Mozilla has published a report accusing Microsoft of using deceptive design to steer Windows users towards its Edge browser. It says the problem persists across several markets, including India, the US and the UK.
The study, titled Over The Edge 2.0, was conducted by deceptive design specialists Dr Harry Brignull and Cennydd Bowles. It revisits claims first examined two years ago and concludes that Microsoft still makes it difficult for people to download, set as default and continue using rival browsers across Windows, Bing and Copilot.
Among the practices highlighted, Windows Search and Widgets continue to open links in Edge even when users have chosen another default browser. Edge also places a banner on the Chrome download page on google.com, while Windows Backup does not consistently preserve browser settings when users move from Windows 10 to Windows 11.
The researchers tested Windows 10 and Windows 11 in India, the US, the UK and Germany. Mozilla says the results showed a marked difference between the European Economic Area and other regions, with users in Europe getting a fairer browser choice experience because of regulatory requirements under the Digital Markets Act.
In Germany, used in the study as a proxy for the European Economic Area, Microsoft had removed some of the more problematic patterns identified in earlier work. Outside that region, including in India and the US, nearly every documented harmful pattern remained in place, according to Mozilla.
Regional divide
The findings add to a broader debate over how large technology platforms present choice to users and whether design decisions can entrench dominant products. Browser defaults have long drawn regulatory attention because they shape how people access search, online services and software tied to wider digital ecosystems.
Mozilla argues that Microsoft has already shown it can change those experiences where rules require it to. The organisation is calling for the same browser choice arrangements to be applied globally, rather than only in jurisdictions with stricter competition obligations.
India features prominently in the report because of the size of its Windows user base and the scale of the migration still under way from Windows 10 to Windows 11. Mozilla says nearly 43% of Windows users in India were still on Windows 10 in the first quarter of 2026, the highest share among the regions tested.
That matters because browser preferences can be disrupted during device upgrades and software migration. The report says Windows Backup does not reliably retain a user's existing browser choices during the move from one version of the operating system to another.
AI concerns
The report also extends the browser choice debate to artificial intelligence tools embedded in operating systems. Mozilla says Copilot, Microsoft's AI assistant, opens web links in a side panel rendered by Edge regardless of the browser a user has set as default.
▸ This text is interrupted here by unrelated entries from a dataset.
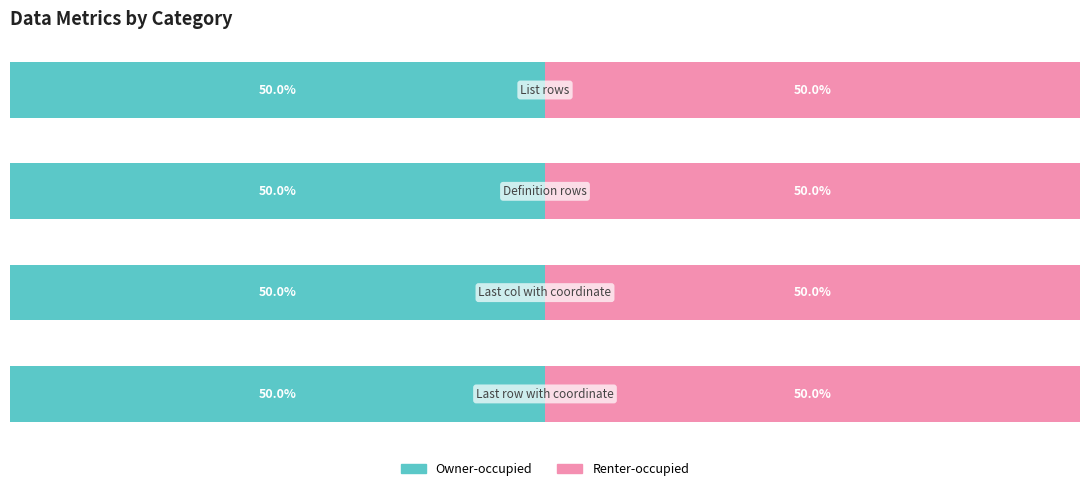

Does the chart contain any negative values?

No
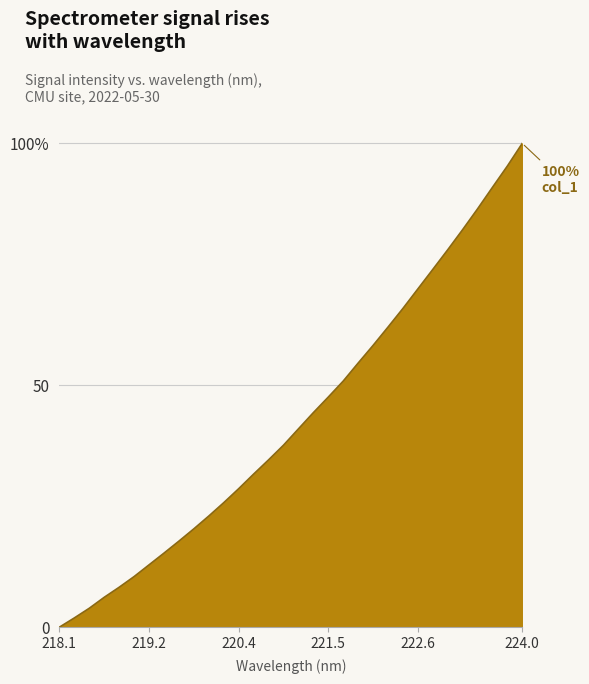

List the labels in order of value, smallest first.

218.0596, 218.2508, 218.442, 218.6332, 218.8244, 219.0156, 219.2067, 219.3979, 219.589, 219.7801, 219.9712, 220.1623, 220.3533, 220.5444, 220.7354, 220.9264, 221.1174, 221.3083, 221.4993, 221.6902, 221.8812, 222.0721, 222.263, 222.4538, 222.6447, 222.8355, 223.0264, 223.2172, 223.408, 223.5987, 223.7895, 223.9802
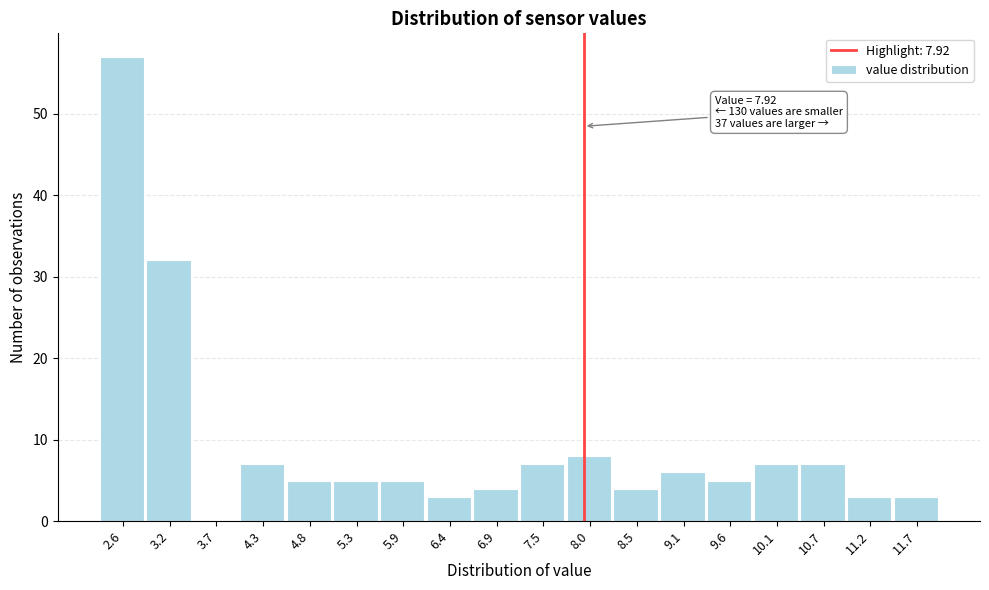

Which range on the x-axis has the tallest bar?

2.4 to 2.9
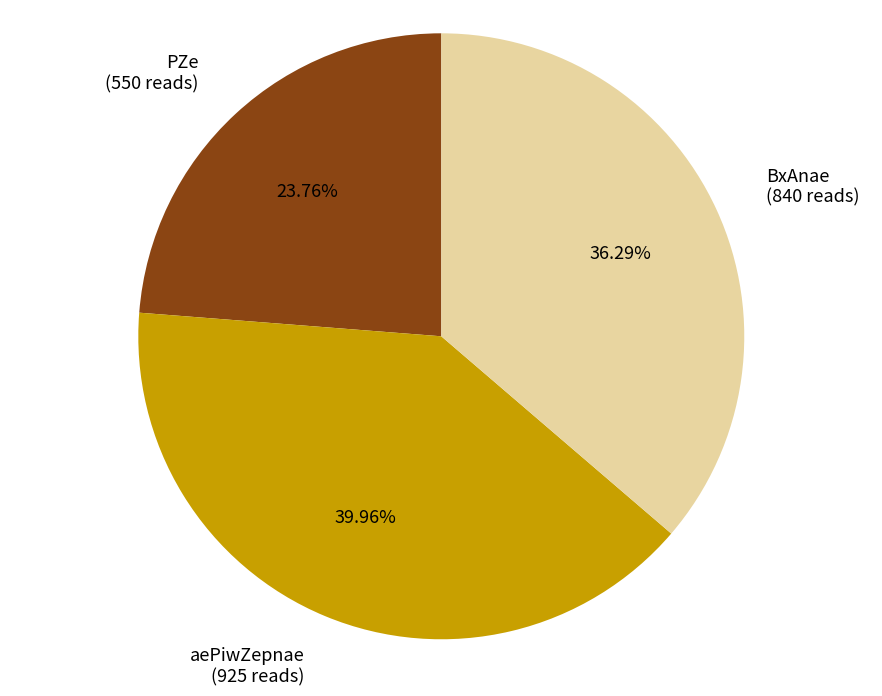

Does any single category account for the majority?

No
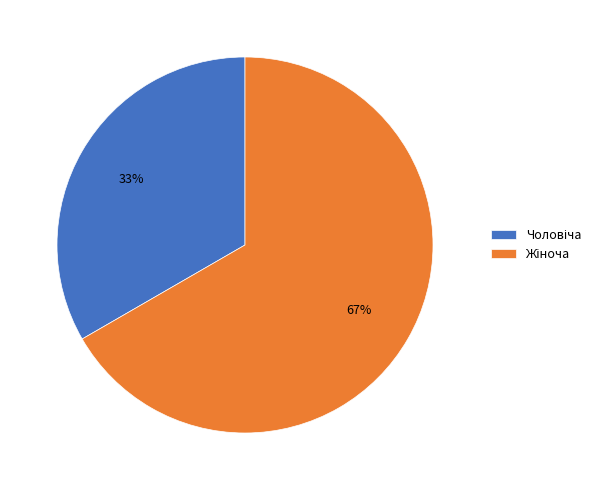

To the nearest percent, what percentage of the pie is Жіноча?

67%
That approach, the report argues, raises a new competition issue as AI features become more tightly integrated with operating systems and other established products. If companies can direct users towards their own browser or web services through AI interfaces, defaults may become even more influential than they already are.
Windows remains one of the world's most widely used desktop operating systems, with Mozilla citing a share of roughly 65% of desktop devices globally. On that basis, the report argues that Microsoft's design choices can affect more than 1.4 billion users.
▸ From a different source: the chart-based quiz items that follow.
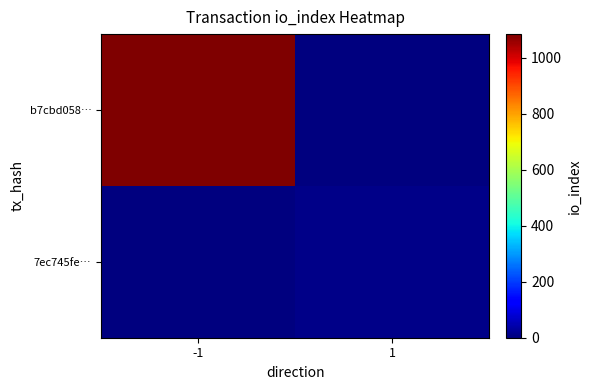

What is the spread (max minus min) of values at 1?

11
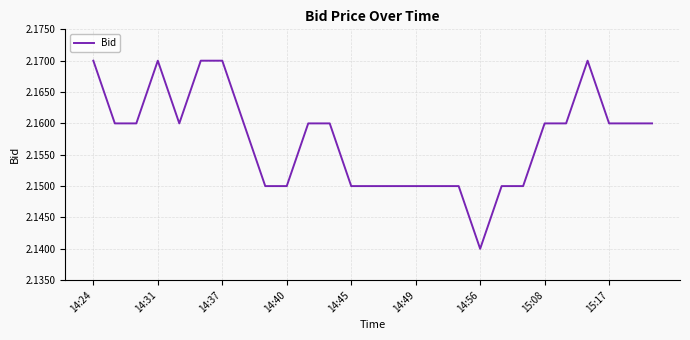

Which category has the lowest value across all series?

14:56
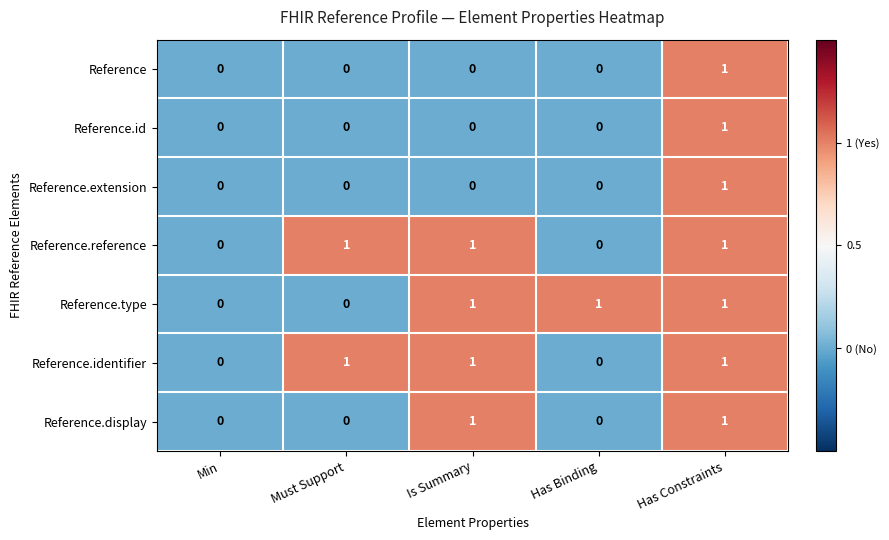

At which category is the sum across all series the highest?

Has Constraints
The report arrives as policymakers in several markets consider whether to introduce ex ante rules for large digital gatekeepers. Such rules aim to prevent anti-competitive conduct before it happens, rather than relying only on enforcement after the fact.
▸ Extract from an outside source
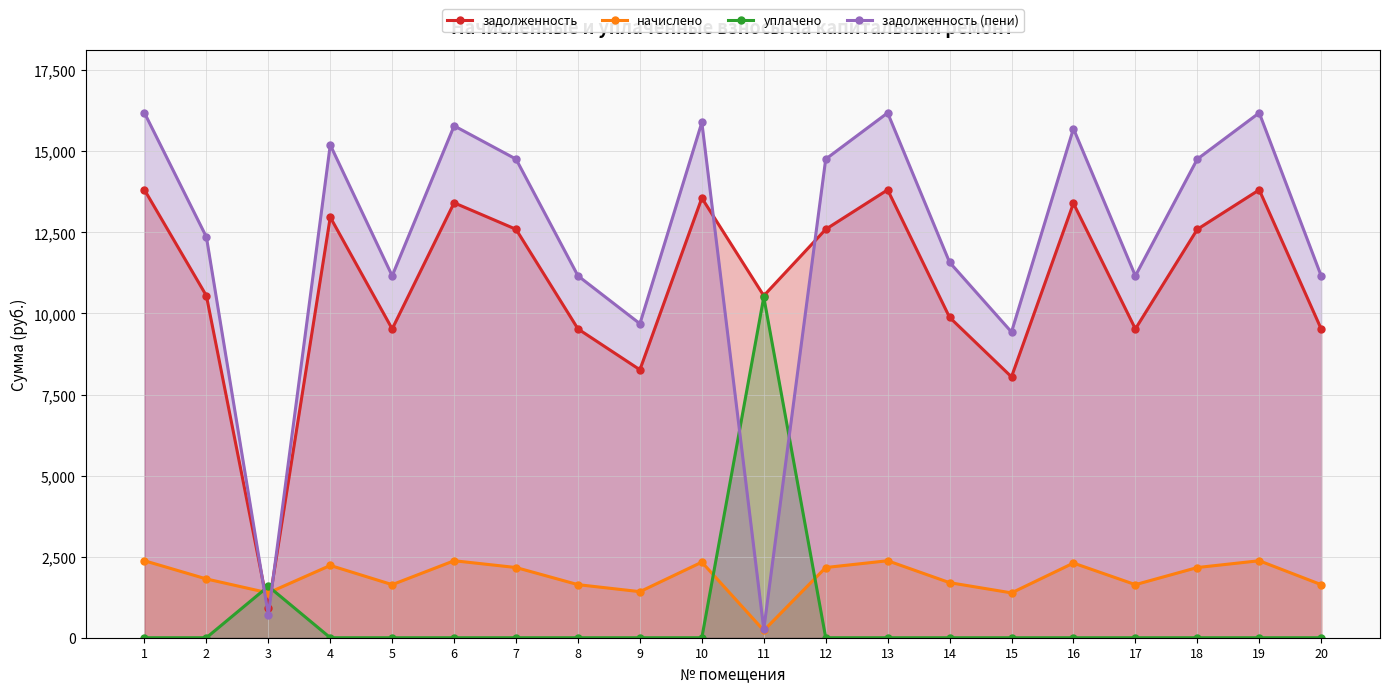

What is the sum of all начислено values?

37320.6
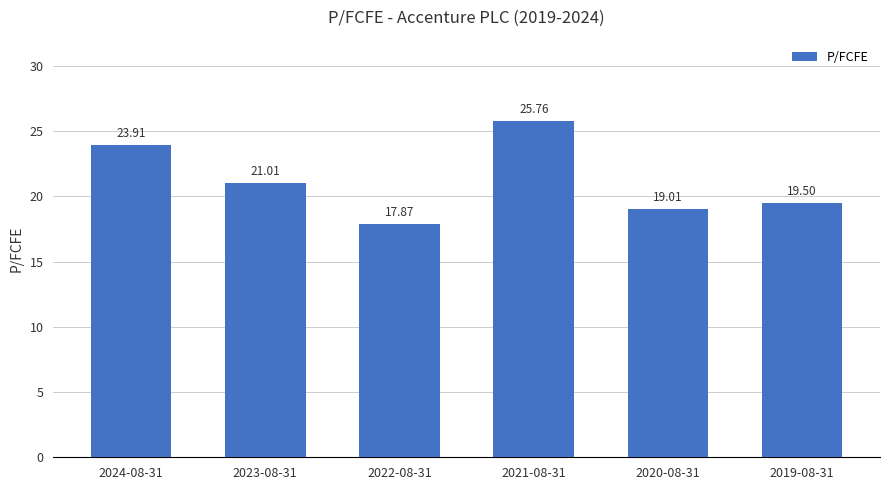

What is the sum of the values at 2020-08-31 and 2023-08-31?

40.0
Mozilla links the European experience to that policy debate, arguing that the contrast between the European Economic Area and other markets shows how regulatory pressure can change product design. It says the same standards should not depend on where a user lives.
"Microsoft has shown that it can respect user choice. When regulators are watching, they make some changes. We would ask them to do it globally, rather than relying on competition regulation to force their hand," said Kush Amlani, Global Competition and Regulatory Lead at Mozilla.